Pity the poor parents

Pity the poor parents

By the time this page is read, Gilad Shalit may be in his parents’ arms – or he may not be. (See page 21.)

Since the then 19-year-old was captured by Hamas on June 25, 2006, his plight and how to resolve it have caught the imagination of Jews the world over – and particularly, of course, in Israel. His parents, Noam and Aviva Shalit, have been doing what parents must do, campaigning on their son’s behalf, keeping his face and his story in the news and in the public consciousness. Earlier this fall, Hamas released a video of the slender young sergeant (promoted from corporal in absentia) holding that day’s newspaper, clearly establishing that – at least by that date – he was still alive.

A deal seemed in the offing by Tuesday, a swap of one Israeli soldier for perhaps as many as 1,000 Palestinian prisoners in Israeli jails – including many who have been responsible for deadly attacks against Israelis.

As the day wore on, the swap seemed less likely, and there was no way of predicting whether it would actually take place.

Israel has long been reluctant to release those “with blood on their hands.” Yediot Aharonot, in fact, warned, “This is not a deal for the release of prisoners with blood on their hands…. This is the release of prisoners in blood up to their ears.”

The Jerusalem Post wrote, in a similar vein, “As much as we Israelis ache to see Gilad Shalit home with his family, the emotional blackmail of campaigners who say the country should do ‘anything’ to achieve his release could unleash on our home front the very same sociopathic killers Israel’s security forces worked so hard to capture in the first place.”

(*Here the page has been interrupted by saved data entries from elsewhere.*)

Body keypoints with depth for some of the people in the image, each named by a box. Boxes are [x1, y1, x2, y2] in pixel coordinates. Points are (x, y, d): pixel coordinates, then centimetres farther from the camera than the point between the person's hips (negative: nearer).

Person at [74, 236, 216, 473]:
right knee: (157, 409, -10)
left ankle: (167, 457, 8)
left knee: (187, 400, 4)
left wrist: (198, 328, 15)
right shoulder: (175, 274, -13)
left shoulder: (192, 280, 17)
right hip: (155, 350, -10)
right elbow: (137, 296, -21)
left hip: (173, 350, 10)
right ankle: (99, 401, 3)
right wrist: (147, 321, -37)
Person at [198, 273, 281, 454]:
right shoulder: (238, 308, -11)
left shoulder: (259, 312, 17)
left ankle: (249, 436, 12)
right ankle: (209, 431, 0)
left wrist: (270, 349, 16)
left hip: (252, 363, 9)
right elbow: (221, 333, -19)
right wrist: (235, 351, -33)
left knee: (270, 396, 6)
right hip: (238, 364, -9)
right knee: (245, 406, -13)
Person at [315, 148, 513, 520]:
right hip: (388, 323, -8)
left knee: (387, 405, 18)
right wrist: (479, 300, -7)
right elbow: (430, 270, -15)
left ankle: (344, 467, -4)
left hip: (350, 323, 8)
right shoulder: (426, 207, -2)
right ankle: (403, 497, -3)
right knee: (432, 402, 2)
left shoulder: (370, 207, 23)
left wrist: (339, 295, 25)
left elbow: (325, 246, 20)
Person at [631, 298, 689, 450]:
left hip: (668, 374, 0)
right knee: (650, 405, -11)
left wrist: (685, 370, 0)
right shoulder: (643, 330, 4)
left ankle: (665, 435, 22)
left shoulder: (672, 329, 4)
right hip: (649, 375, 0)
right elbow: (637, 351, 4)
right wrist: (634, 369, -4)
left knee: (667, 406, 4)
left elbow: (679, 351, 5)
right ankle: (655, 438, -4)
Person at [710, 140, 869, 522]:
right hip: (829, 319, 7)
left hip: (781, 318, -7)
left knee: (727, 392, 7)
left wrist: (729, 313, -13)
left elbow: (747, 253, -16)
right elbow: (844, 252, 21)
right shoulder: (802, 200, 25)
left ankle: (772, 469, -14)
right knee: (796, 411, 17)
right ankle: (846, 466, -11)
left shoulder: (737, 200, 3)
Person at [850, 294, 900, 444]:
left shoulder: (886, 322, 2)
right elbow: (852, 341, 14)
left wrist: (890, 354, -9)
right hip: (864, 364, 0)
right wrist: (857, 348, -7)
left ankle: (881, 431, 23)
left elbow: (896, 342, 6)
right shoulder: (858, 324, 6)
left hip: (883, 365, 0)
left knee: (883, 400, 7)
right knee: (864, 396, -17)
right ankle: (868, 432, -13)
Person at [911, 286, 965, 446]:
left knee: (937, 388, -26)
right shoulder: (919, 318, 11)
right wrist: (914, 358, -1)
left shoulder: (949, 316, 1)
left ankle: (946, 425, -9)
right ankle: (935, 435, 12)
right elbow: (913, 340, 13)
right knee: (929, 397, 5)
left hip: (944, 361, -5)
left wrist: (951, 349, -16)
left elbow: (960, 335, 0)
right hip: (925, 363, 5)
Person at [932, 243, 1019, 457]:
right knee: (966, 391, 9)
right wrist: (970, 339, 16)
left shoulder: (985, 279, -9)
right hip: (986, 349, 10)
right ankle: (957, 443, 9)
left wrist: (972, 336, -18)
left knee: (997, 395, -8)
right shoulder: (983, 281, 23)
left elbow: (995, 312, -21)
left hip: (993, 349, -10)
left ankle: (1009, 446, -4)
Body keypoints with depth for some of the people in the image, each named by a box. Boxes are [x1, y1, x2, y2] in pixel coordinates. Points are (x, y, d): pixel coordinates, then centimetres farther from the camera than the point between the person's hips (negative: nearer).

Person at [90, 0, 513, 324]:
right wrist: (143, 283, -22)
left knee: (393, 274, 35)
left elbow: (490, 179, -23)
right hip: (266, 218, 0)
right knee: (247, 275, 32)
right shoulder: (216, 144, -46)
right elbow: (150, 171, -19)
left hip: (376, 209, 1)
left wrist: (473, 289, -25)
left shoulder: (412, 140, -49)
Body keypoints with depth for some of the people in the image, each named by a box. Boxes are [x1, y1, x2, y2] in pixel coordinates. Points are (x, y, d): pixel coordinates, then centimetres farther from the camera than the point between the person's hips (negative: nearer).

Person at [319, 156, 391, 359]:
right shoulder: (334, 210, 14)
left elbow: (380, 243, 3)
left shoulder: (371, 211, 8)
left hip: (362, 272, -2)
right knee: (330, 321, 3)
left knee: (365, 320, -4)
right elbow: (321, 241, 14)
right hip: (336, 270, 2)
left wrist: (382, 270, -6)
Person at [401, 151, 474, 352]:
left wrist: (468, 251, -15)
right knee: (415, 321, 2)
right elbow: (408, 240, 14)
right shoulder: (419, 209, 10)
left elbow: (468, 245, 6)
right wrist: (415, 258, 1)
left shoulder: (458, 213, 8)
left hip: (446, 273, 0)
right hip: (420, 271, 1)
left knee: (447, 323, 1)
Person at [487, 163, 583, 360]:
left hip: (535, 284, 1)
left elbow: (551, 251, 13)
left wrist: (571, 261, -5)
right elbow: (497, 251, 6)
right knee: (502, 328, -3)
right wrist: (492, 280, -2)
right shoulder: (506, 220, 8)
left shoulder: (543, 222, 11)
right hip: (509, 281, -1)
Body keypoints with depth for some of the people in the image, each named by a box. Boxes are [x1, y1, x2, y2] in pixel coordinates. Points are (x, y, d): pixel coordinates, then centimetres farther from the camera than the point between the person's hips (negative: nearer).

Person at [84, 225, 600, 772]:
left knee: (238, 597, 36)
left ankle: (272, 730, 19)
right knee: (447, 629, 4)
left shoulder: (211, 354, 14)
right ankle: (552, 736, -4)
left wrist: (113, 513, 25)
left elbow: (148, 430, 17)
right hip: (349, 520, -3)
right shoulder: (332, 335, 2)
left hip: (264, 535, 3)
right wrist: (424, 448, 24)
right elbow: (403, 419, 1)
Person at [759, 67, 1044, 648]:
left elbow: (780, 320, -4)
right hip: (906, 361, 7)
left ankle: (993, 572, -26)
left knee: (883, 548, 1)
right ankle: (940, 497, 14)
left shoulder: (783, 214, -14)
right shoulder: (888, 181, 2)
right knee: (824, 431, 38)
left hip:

Meanwhile, a group of fathers whose children were killed by terrorists has petitioned for transparency and is clearly against any deal that would free murderers. And a similar group of mothers – including Miki Goldwasser, the mother of murdered hostage Ehud Goldwasser – has written to Prime Minister Benjamin Netanyahu, “Some of us lost many family members in deadly attacks, and we still find the courage to ask for the releases of those who planned those attacks in order to save Gilad.”

It is hard to say who is right, as is so often the case. There are political and philosophical questions that could be endlessly debated. But the fact remains that Shalit is (apparently) still alive, and the longer he is in Hamas hands, the less certain his survival becomes.